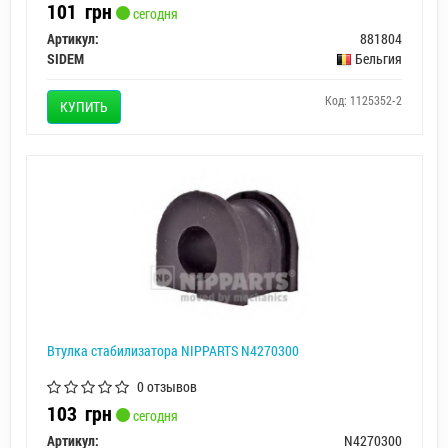
101
грн
сегодня
Артикул:
881804
SIDEM
Бельгия
Код: 1125352-2
КУПИТЬ
Втулка стабилизатора NIPPARTS N4270300
0 отзывов
103
грн
сегодня
Артикул:
N4270300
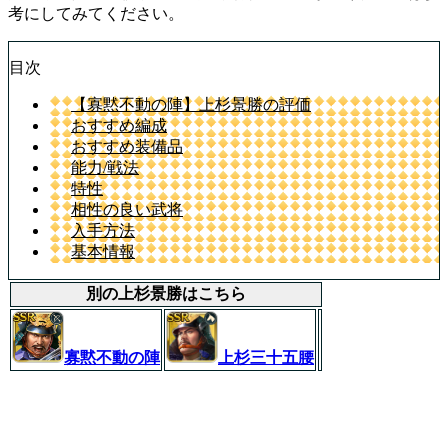
考にしてみてください。
目次
【寡黙不動の陣】上杉景勝の評価
おすすめ編成
おすすめ装備品
能力/戦法
特性
相性の良い武将
入手方法
基本情報
別の上杉景勝はこちら
寡黙不動の陣
上杉三十五腰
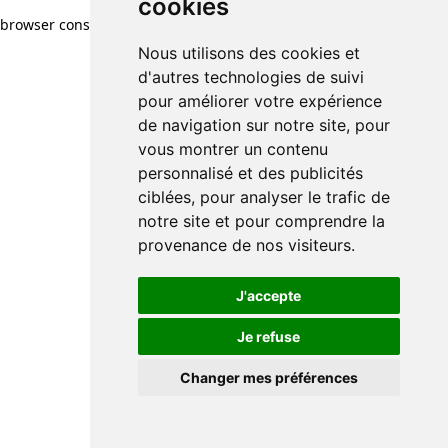
cookies
browser console for more information)
.
Nous utilisons des cookies et
d'autres technologies de suivi
pour améliorer votre expérience
de navigation sur notre site, pour
vous montrer un contenu
personnalisé et des publicités
ciblées, pour analyser le trafic de
notre site et pour comprendre la
provenance de nos visiteurs.
J'accepte
Je refuse
Changer mes préférences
------------------------------------
▶ _EXERCISE AIM_
Your task is to copy exactly, and only, the lines from the line with "provenance de nos visiteurs." through the last line of the entries, both included.

▶ _SOLVED PROBLEM_
provenance de nos visiteurs.
J'accepte
Je refuse
Changer mes préférences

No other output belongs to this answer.